Текст для чтения:
━━━━━━━━━━━━━━━━

Вместе с тем евреям (особенно во время страшных испытаний, выпавших на годы войны) многие протягивали руку помощи. Маленький Солик с сестрой, мамой и теткой провел их в Бухаре. Благо, кое-как выжили – Нина Уфлянд была высококлассным доктором! Вот одна, казалось бы, незначительная, но весьма символичная история из того периода.
Поляк, занесенный непонятно каким ветром в Узбекистан, продавал там конфеты – запредельную мечту для «детей войны» — «разноцветные петушки, красные звездочки, плоские слоники держались на деревянных палочках и стоили целое состояние», – говорится еще в одном произведении Сола Шульмана «Башня смерти». Позволить себе хоть одну такую сладость курчавый малыш никак не мог: «Иудэ?» – спросил продавец. Я молчал. «Проше», – сказал он и протянул голубого петушка. Что-то ударило меня в грудь, опрокинуло и понесло. Это был подарок нищему от нищего, голодному от голодного…».
В Бобруйск герой материала с родней вернулись в конце 1944-го, сразу после его освобождения. Те годы для уличных мальчишеских игр были ох какими небезопасными. Однако пацанята (и Солик, само собой) продолжали бегать, скажем, в ту же Бобруйскую крепость: «Мы таскали оттуда смертоносные игрушки в дом, во двор, в школу, носили их в карманах. Помню, как-то мы с приятелем нашли блестящую металлическую штучку с кулак величиной. Мы играли ею весь день, отбирая друг у друга, подбрасывая, роняя, а вечером, когда пора было расходиться по домам, приятель швырнул ее в стену соседнего кирпичного сарая, где стояла чья-то корова. Раздался страшный взрыв, в стене сарая образовалась огромная дыра, из которой с ревом выскочила ополоумевшая корова, круша все на своем пути. К счастью, никто не пострадал. Как потом выяснилось, мы целый день играли взрывателем от какого-то сверхдальнобойного снаряда…».
Космополит
В конце пятидесятых годов уроженец Бобруйска получил высшее инженерное образование, стал работать в Минске и даже читал «сопромат» в политехническом. Однако душа, видимо, требовала иного. И Сол Шульман поступил учиться во ВГИК. После работы над студенческим фильмом «Среди белого дня» его заметили и одновременно пригласили к себе Сергей Михалков на «Мосфильм» и Владимир Шнейдеров на студию научно-популярных фильмов. Соломон выбрал второе.

━━━━━━━━━━━━━━━━

Исходные данные:
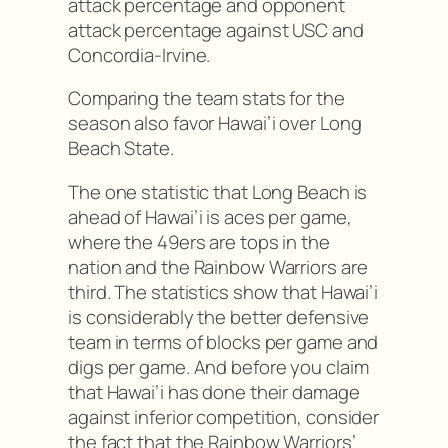
attack percentage and opponent
attack percentage against USC and
Concordia-Irvine.
Comparing the team stats for the
season also favor Hawai’i over Long
Beach State.
The one statistic that Long Beach is
ahead of Hawai’i is aces per game,
where the 49ers are tops in the
nation and the Rainbow Warriors are
third. The statistics show that Hawai’i
is considerably the better defensive
team in terms of blocks per game and
digs per game. And before you claim
that Hawai’i has done their damage
against inferior competition, consider
the fact that the Rainbow Warriors’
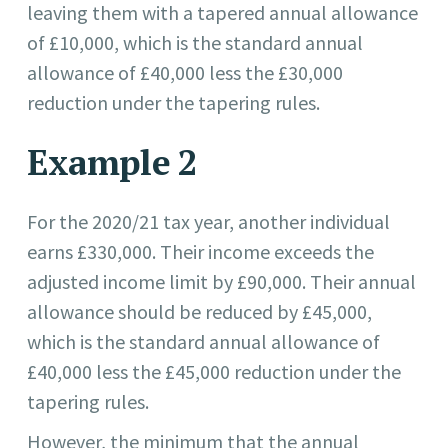
leaving them with a tapered annual allowance
of £10,000, which is the standard annual
allowance of £40,000 less the £30,000
reduction under the tapering rules.
Example 2
For the 2020/21 tax year, another individual
earns £330,000. Their income exceeds the
adjusted income limit by £90,000. Their annual
allowance should be reduced by £45,000,
which is the standard annual allowance of
£40,000 less the £45,000 reduction under the
tapering rules.
However, the minimum that the annual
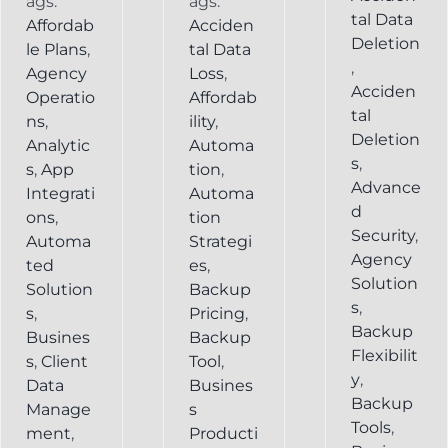
ags:
ags:
tal Data
Affordab
Acciden
Deletion
le Plans
,
tal Data
,
Agency
Loss
,
Acciden
Operatio
Affordab
tal
ns
,
ility
,
Deletion
Analytic
Automa
s
,
s
,
App
tion
,
Advance
Integrati
Automa
d
ons
,
tion
Security
,
Automa
Strategi
Agency
ted
es
,
Solution
Solution
Backup
s
,
s
,
Pricing
,
Backup
Busines
Backup
Flexibilit
s
,
Client
Tool
,
y
,
Data
Busines
Backup
Manage
s
Tools
,
ment
,
Producti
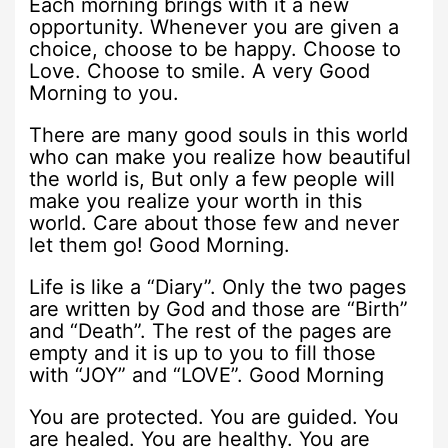
Each morning brings with it a new
opportunity. Whenever you are given a
choice, choose to be happy. Choose to
Love. Choose to smile. A very Good
Morning to you.
There are many good souls in this world
who can make you realize how beautiful
the world is, But only a few people will
make you realize your worth in this
world. Care about those few and never
let them go! Good Morning.
Life is like a “Diary”. Only the two pages
are written by God and those are “Birth”
and “Death”. The rest of the pages are
empty and it is up to you to fill those
with “JOY” and “LOVE”. Good Morning
You are protected. You are guided. You
are healed. You are healthy. You are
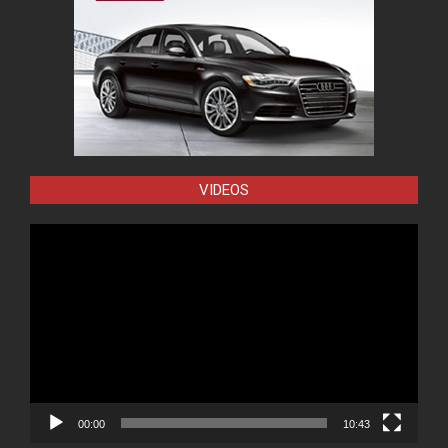
VIDEOS
Video
Player
00:00
10:43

━━━━━━━━━━━━━━━━

Что нужно сделать:
(1) Процитируйте фрагмент текста о Соле Шульмане между словами «Вместе с тем» и «из того периода.», включая их самих.
(2) Где Солик с сестрой, мамой и теткой прожил годы войны, если верить тексту о Соле Шульмане?
(3) Продолжите текст о Соле Шульмане, начав сразу после его последнего предложения.

Ответы к заданиям:
(1)
Вместе с тем евреям (особенно во время страшных испытаний, выпавших на годы войны) многие протягивали руку помощи. Маленький Солик с сестрой, мамой и теткой провел их в Бухаре. Благо, кое-как выжили – Нина Уфлянд была высококлассным доктором! Вот одна, казалось бы, незначительная, но весьма символичная история из того периода.

(2) В Бухаре.

(3)
Уже занимаясь «Альманахом кинопутешествий», он объехал полмира, был в самых труднодоступных районах земного шара. После, к слову, довелось жить в разных странах: от Италии и до США. Этакий бульбаш-космополит! Вот как он сам рассказывает о своем стремлении путешествовать: «Будучи студентом ВГИКа, как-то снимал фильм на Памире. Когда группа отдыхала, сидел на берегу реки Пяндж и с тоской смотрел на противоположный берег; там был далекий чужой мир – Афганистан. В нескольких метрах от меня над обрывом уселась ворона. Я взял камушек и бросил в нее. Ворона посмотрела на меня круглым немигающим глазом и, презрительно каркнув, взмахнула крыльями и перелетела в Афганистан. Я остолбенел. Эти несколько секунд вороньего перелета подняли бурю в моей душе. На моих глазах произошло чудо. Рухнула непробиваемая стена. Ворона оказалась хозяйкой мира, а я его рабом. Ей было наплевать на выдуманные человеком границы, запреты, идеологии. В эту секунду я уже твердо знал, что любой ценой вырвусь из рабства и увижу мир…».
Профессиональная биография тоже делала крутые виражи. Прозаик, драматург, кинодокументалист, режиссер, фотохудожник, историк, фантаст и даже… актер. Последнее, скорее всего, произошло с легкой руки гражданской жены Татьяны Самойловой – Сол Шульман исполнил главную роль в художественном фильме «Гнев» по пьесе Эжена Ионеско. И даже получил за нее премию на кинофестивале в Багдаде!
Можно было бы закончить материал избитой фразой – мол, талантливый человек талантлив во всем. Но я так делать не стану. Ведь наш герой все же сконцентрировался на главном – том, что у него получается лучше всего – на писательстве (и не так важно, сценарии это к фильмам или книги). Вот уж воистину Соломоново решение.